ザ・スコッチモルトウイスキー・ソサエティ(SMWS)のマスターブランドアンバサダー、ジョン・マッチェインさんを囲む懇親会に参加してきました。SMWSの成り立ちからボトルリリースの裏側、ジョンさんのルーツまで知ることができた約2時間。同席した参加者の、モルトウイスキーに対する熱量も高く、素晴らしい会でした。
会場はパークホテル東京のBAR「ザ・ソサエティ」。10人の参加者にウェルカムドリンクとして、ダルユーインのハイボールが振る舞われ、さっそくジョンさんのトーク開始。ザ・スコッチモルトウイスキー・ソサエティ株式会社の橋本さんが通訳しくれました。
この懇親会用にリストが配られ(ザ・ソサエティの常設ボトルかな?)、その中からワンショットずつ、何杯でも注文できるというオソロシイ(うれしい)サービス。とはいえカスクストレングスで、ジョンさんの話を聴きながらですので2杯だけ。ぼくは37.75「ウキウキするアロマと舌触り」(1997 18y 55.1%)、7.149「贅沢すぎる贅沢」(1990 26y 59.2%)をいただきました。
SMWSはノンチル・ノンフィルターなど、現在のボトラーズでは至極当然となっているリリースを定着させた組織であり、蒸留所名を直接明記しないコード番号システムで知られています。その代わり、上述のカギカッコで示したようなユニークなタイトルが付与されます。
SMWSがエジンバラで設立されたのは1983年。ジョンさんは翌1984年に入会し、発足当初のメンバー1000人のうちの一人。ソサエティ初のグラスゴー出身者だそう。
ブログでは書けないような多数の秘話をオープンにしてくれたジョンさん。ラフロイグが現在にいたるジョンさんの下地になっており、なかでも25年物には特別な思い入れがある様子。

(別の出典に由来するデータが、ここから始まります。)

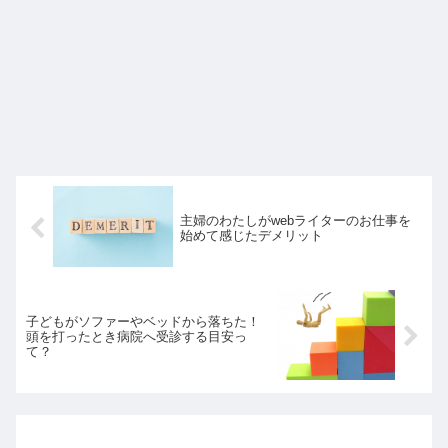
主婦のわたしがwebライターのお仕事を
始めて感じたデメリット
子どもがソファーやベッドから落ちた！
頭を打ったとき病院へ受診する目安っ
て？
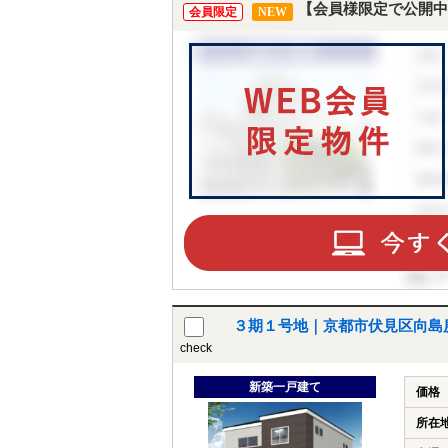
【会員様限定で公開中
会員限定
NEW
３期１号地｜京都市伏見区向島
check
新築一戸建て
価格
所在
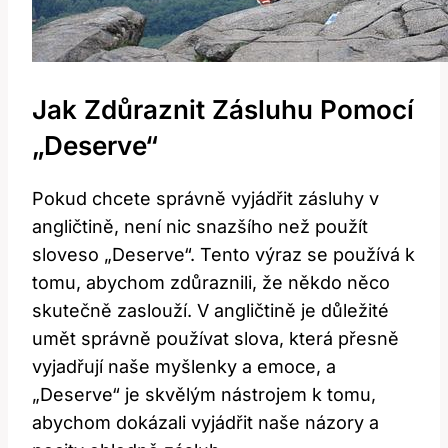
Jak Zdůraznit Zásluhu Pomocí
„Deserve“
Pokud chcete správně vyjádřit zásluhy v
angličtině, není nic snazšího než použít
sloveso „Deserve“. Tento výraz se používá k
tomu, abychom zdůraznili, že někdo něco
skutečně zaslouží. V angličtině je důležité
umět správně používat slova, která přesně
vyjadřují naše myšlenky a emoce, a
„Deserve“ je skvělým nástrojem k tomu,
abychom dokázali vyjádřit naše názory a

SMWSには、会に認められた「テイスティングパネル」という、いわば有識者で構成された約20人のメンバーの承認をもってボトリングされるそう。メンバーはチェアマンに対し、サンプルのアロマ&フレーバーを表現し、最終的に合議でタイトルが決まるのだとか。

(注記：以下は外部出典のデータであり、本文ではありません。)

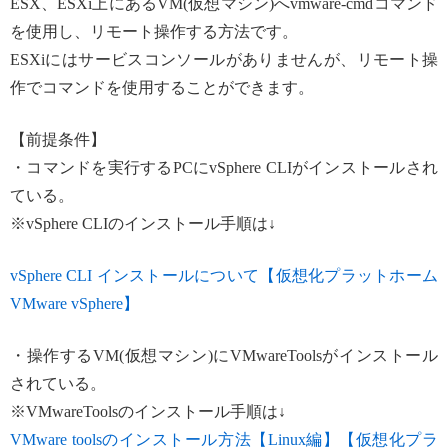
ESX、ESXi上にあるVM(仮想マシン)へvmware-cmdコマンド
を使用し、リモート操作する方法です。
ESXiにはサービスコンソールがありませんが、リモート操
作でコマンドを使用することができます。
【前提条件】
・コマンドを実行するPCにvSphere CLIがインストールされ
ている。
※vSphere CLIのインストール手順は↓
vSphere CLI インストールについて【仮想化プラットホーム
VMware vSphere】
・操作するVM(仮想マシン)にVMwareToolsがインストール
されている。
※VMwareToolsのインストール手順は↓
VMware toolsのインストール方法【Linux編】【仮想化プラ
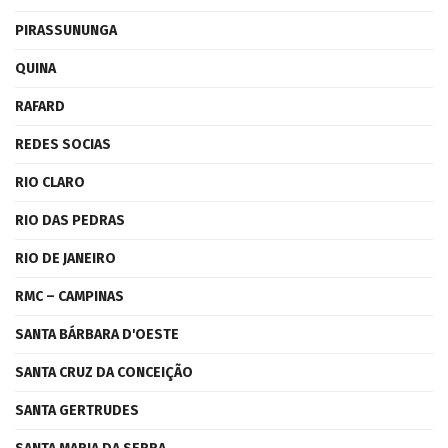
PIRASSUNUNGA
QUINA
RAFARD
REDES SOCIAS
RIO CLARO
RIO DAS PEDRAS
RIO DE JANEIRO
RMC – CAMPINAS
SANTA BÁRBARA D'OESTE
SANTA CRUZ DA CONCEIÇÃO
SANTA GERTRUDES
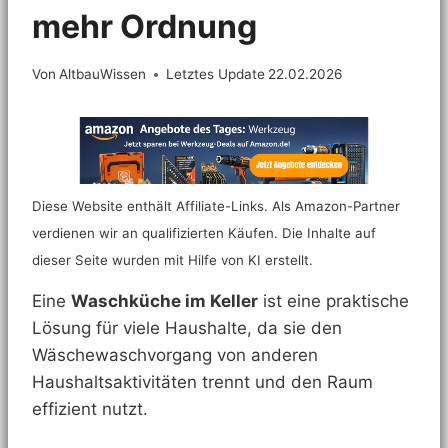
mehr Ordnung
Von
AltbauWissen
Letztes Update
22.02.2026
Diese Website enthält Affiliate-Links. Als Amazon-Partner
verdienen wir an qualifizierten Käufen. Die Inhalte auf
dieser Seite wurden mit Hilfe von KI erstellt.
Eine
Waschküche im Keller
ist eine praktische
Lösung für viele Haushalte, da sie den
Wäschewaschvorgang von anderen
Haushaltsaktivitäten trennt und den Raum
effizient nutzt.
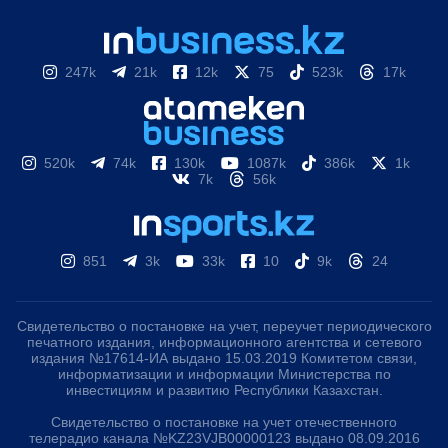
247k
21k
12k
75
523k
17k
520k
74k
130k
1087k
386k
1k
7k
56k
851
3k
33k
10
9k
24
Свидетельство о постановке на учет, переучет периодического
печатного издания, информационного агентства и сетевого
издания №17614-ИА выдано 15.03.2019 Комитетом связи,
информатизации и информации Министерства по
инвестициям и развитию Республики Казахстан.
Свидетельство о постановке на учет отечественного
телерадио канала №KZ23VJB00000123 выдано 08.09.2016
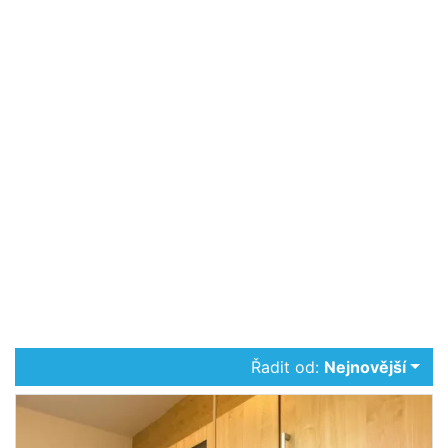
Řadit od:
Nejnovější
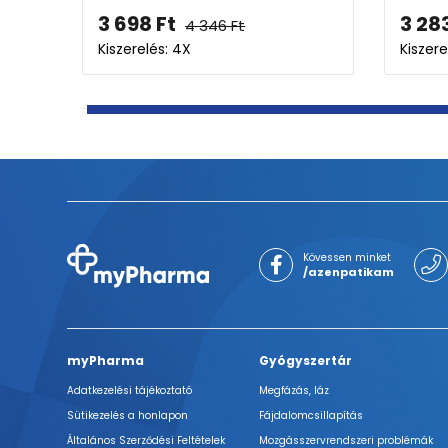
3
Ft
3 283
Ft
lés: 5X
Kiszerelés: 5X
Kövessen minket
/azenpatikam
myPharma
Gyógyszertár
Adatkezelési tájékoztató
Megfázás, láz
Sütikezelés a honlapon
Fájdalomcsillapítás
Általános Szerződési Feltételek
Mozgásszervrendszeri problémák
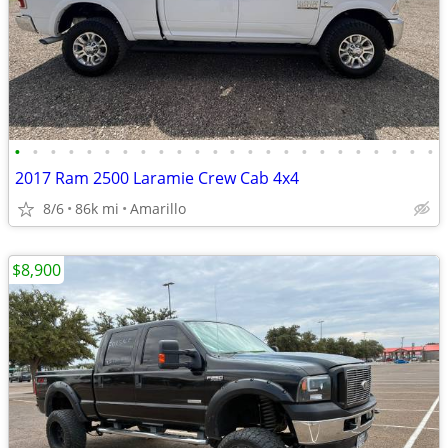
•
•
•
•
•
•
•
•
•
•
•
•
•
•
•
•
•
•
•
•
•
•
•
•
2017 Ram 2500 Laramie Crew Cab 4x4
8/6
86k mi
Amarillo
$8,900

ジョンさんはこんなエピソードを。テイスティングしたウイスキーを「自動車の革張りのシート」という表現をしたところ、チェアマンに「どの車のことだ?」と車名を答えるようツッコミが。
そこまで突き詰めるココロは? 現在SMWSでスピリット・マネジャーを務めるユアン・キャンベルさんは「感じた香りは、自分の記憶や生活の中から来ているものだ」と話したそうで、なるほど納得。ジョンさんは、我々参加者に対し「まず飲み込む前に45秒、香りを嗅いでみろ。楽しんで表現してほしい。シリアスになりすぎるな」とアドバイスをくれました。
また、「家でソサエティボトルを飲むときは、ラベルを見ずに飲んでみろ。テイスティングに不正解はないのだから」とも。そうやって感性を磨けってことなのでしょう。そういえば、先日も美術館で「最初に作品の脇に書かれた、説明を読まないで」とガイドさんにアドバイスされたっけ。まずブラインド(するくらいの気持ち)で、自分の直感で得た感動を大事にしたいと、改めて痛感しました。
ご参加の皆さんの、知識も熱量もひときわ高かった懇親会。今後もできるだけ参加していきます。